*To-do item*:
Rewrite the lines between the ones holding "Prawda jest jednak" and "Nigdy nie pisałem", inclusive, swapping "StackOverflow" for "Stack Overflow" and leaving everything else unchanged.

(Saved data entries)
◇ ◇ ◇ ◇ ◇

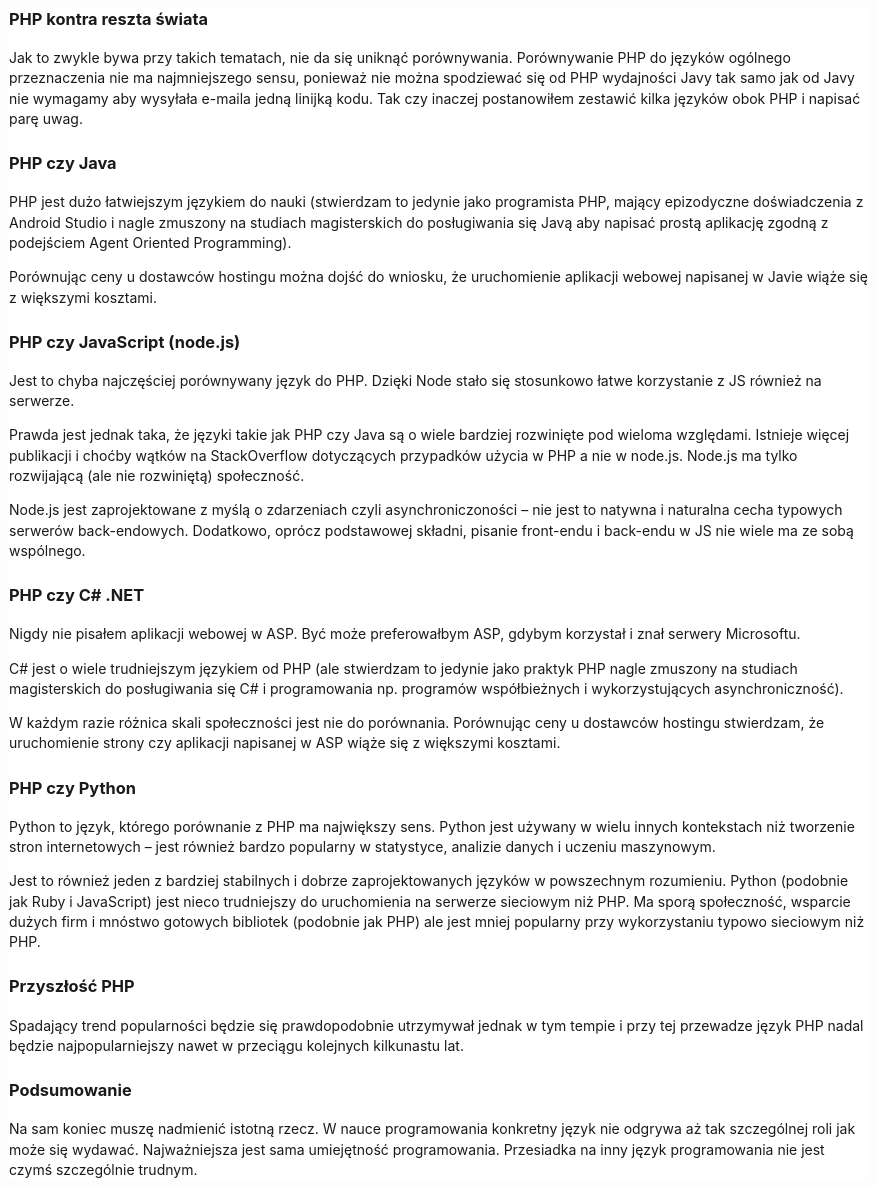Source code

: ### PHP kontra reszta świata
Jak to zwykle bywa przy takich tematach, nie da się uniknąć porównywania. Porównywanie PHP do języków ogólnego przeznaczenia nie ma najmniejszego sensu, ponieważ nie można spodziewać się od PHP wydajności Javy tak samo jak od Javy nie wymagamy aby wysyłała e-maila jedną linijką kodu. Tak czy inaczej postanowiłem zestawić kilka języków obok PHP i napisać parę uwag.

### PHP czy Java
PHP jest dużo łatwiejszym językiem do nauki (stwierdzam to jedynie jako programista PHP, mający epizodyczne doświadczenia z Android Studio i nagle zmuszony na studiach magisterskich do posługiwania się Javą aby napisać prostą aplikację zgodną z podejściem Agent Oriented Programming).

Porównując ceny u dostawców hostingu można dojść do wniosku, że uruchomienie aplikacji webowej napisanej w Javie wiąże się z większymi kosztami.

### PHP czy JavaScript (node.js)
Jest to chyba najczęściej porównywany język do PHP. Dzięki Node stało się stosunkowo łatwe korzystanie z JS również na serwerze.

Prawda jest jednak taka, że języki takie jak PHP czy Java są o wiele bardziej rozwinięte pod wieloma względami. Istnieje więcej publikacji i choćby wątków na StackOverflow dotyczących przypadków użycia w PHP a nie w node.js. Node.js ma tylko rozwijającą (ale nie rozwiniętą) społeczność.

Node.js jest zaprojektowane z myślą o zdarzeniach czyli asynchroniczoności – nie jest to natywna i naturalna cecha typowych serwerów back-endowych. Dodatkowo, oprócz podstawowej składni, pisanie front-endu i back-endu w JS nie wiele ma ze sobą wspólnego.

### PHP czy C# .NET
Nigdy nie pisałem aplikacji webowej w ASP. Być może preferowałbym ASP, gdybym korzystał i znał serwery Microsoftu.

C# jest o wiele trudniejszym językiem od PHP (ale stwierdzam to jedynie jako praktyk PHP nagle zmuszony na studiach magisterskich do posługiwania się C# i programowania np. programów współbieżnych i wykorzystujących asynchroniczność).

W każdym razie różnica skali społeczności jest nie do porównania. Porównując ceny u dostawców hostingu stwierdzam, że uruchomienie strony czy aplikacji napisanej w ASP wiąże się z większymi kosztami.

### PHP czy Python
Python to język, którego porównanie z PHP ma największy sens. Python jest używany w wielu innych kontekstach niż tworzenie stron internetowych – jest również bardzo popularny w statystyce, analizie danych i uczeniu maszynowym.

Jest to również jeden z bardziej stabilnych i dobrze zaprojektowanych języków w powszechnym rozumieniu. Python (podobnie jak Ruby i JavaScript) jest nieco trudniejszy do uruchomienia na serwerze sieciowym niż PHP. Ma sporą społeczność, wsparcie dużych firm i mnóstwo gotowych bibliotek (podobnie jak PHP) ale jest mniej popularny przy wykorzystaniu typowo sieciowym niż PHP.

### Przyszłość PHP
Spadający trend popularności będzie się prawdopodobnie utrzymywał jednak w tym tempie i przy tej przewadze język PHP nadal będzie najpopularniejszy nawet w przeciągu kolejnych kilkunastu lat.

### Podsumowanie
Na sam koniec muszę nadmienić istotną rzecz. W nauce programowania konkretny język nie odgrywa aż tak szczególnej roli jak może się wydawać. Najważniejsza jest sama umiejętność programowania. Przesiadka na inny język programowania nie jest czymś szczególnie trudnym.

◇ ◇ ◇ ◇ ◇

*Answer box*:
Prawda jest jednak taka, że języki takie jak PHP czy Java są o wiele bardziej rozwinięte pod wieloma względami. Istnieje więcej publikacji i choćby wątków na Stack Overflow dotyczących przypadków użycia w PHP a nie w node.js. Node.js ma tylko rozwijającą (ale nie rozwiniętą) społeczność.

Node.js jest zaprojektowane z myślą o zdarzeniach czyli asynchroniczoności – nie jest to natywna i naturalna cecha typowych serwerów back-endowych. Dodatkowo, oprócz podstawowej składni, pisanie front-endu i back-endu w JS nie wiele ma ze sobą wspólnego.

### PHP czy C# .NET
Nigdy nie pisałem aplikacji webowej w ASP. Być może preferowałbym ASP, gdybym korzystał i znał serwery Microsoftu.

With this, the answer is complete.